■ Extracted records:

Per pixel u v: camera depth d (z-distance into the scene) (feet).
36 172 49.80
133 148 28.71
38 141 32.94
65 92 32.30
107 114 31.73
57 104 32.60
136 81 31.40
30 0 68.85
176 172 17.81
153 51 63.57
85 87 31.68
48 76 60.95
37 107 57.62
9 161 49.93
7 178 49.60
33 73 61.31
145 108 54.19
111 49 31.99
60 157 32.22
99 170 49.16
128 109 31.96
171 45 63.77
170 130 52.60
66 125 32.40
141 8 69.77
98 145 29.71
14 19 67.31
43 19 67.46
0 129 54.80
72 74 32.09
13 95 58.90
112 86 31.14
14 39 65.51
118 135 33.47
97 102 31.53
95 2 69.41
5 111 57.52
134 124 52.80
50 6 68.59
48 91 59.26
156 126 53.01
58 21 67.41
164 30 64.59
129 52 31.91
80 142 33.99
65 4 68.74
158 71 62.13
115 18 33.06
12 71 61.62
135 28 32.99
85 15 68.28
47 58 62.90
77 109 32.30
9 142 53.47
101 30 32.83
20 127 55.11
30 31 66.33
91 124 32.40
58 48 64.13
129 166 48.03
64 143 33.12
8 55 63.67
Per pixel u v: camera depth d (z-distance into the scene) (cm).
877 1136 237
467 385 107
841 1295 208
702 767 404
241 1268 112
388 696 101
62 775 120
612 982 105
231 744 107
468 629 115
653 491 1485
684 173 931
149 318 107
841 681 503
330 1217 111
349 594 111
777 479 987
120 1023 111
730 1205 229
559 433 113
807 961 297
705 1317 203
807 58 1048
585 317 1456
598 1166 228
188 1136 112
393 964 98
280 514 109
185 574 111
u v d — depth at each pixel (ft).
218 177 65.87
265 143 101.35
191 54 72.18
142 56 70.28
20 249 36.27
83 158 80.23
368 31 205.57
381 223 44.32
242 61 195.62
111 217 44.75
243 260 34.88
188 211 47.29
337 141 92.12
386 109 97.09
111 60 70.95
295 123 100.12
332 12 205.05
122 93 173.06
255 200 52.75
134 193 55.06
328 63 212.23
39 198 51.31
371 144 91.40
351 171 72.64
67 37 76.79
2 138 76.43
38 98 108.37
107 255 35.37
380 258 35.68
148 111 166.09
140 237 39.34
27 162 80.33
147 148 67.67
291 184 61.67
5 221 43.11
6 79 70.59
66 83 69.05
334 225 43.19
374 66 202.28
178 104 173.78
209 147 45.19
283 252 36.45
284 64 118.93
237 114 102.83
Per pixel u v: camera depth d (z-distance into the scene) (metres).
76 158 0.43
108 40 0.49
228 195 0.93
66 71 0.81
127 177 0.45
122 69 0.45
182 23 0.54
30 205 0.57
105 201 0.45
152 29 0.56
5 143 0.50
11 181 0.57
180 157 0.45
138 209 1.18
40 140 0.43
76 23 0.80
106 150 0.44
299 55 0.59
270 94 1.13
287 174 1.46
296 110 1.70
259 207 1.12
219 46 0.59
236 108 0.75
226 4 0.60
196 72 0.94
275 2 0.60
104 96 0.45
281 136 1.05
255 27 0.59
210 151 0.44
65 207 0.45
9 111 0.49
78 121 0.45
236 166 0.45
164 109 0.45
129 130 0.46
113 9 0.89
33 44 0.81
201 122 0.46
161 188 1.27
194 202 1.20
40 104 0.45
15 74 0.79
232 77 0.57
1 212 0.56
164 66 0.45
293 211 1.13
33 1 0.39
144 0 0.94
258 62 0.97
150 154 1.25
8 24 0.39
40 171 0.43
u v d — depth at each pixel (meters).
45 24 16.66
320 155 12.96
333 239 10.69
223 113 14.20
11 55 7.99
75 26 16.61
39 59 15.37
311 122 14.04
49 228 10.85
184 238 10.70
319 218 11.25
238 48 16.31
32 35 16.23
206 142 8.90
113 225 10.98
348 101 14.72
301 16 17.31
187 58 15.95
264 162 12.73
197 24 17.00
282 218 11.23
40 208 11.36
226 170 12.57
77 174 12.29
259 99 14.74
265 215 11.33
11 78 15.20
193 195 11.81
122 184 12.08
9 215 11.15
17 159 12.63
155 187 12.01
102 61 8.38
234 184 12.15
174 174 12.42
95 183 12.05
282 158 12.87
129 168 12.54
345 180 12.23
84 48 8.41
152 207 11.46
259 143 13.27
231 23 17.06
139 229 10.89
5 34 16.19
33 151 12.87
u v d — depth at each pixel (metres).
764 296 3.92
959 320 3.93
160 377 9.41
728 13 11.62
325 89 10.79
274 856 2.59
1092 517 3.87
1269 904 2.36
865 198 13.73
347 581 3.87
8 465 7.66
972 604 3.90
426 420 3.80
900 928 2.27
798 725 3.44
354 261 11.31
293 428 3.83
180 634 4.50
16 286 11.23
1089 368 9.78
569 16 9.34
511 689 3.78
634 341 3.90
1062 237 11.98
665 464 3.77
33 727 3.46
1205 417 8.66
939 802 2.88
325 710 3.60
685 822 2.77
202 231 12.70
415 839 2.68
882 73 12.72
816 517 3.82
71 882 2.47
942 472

■ Exercise details: For the string "distance", show each line of the entries above where it occurs.

■ Answer for this exercise:
Per pixel u v: camera depth d (z-distance into the scene) (feet).
Per pixel u v: camera depth d (z-distance into the scene) (cm).
Per pixel u v: camera depth d (z-distance into the scene) (metres).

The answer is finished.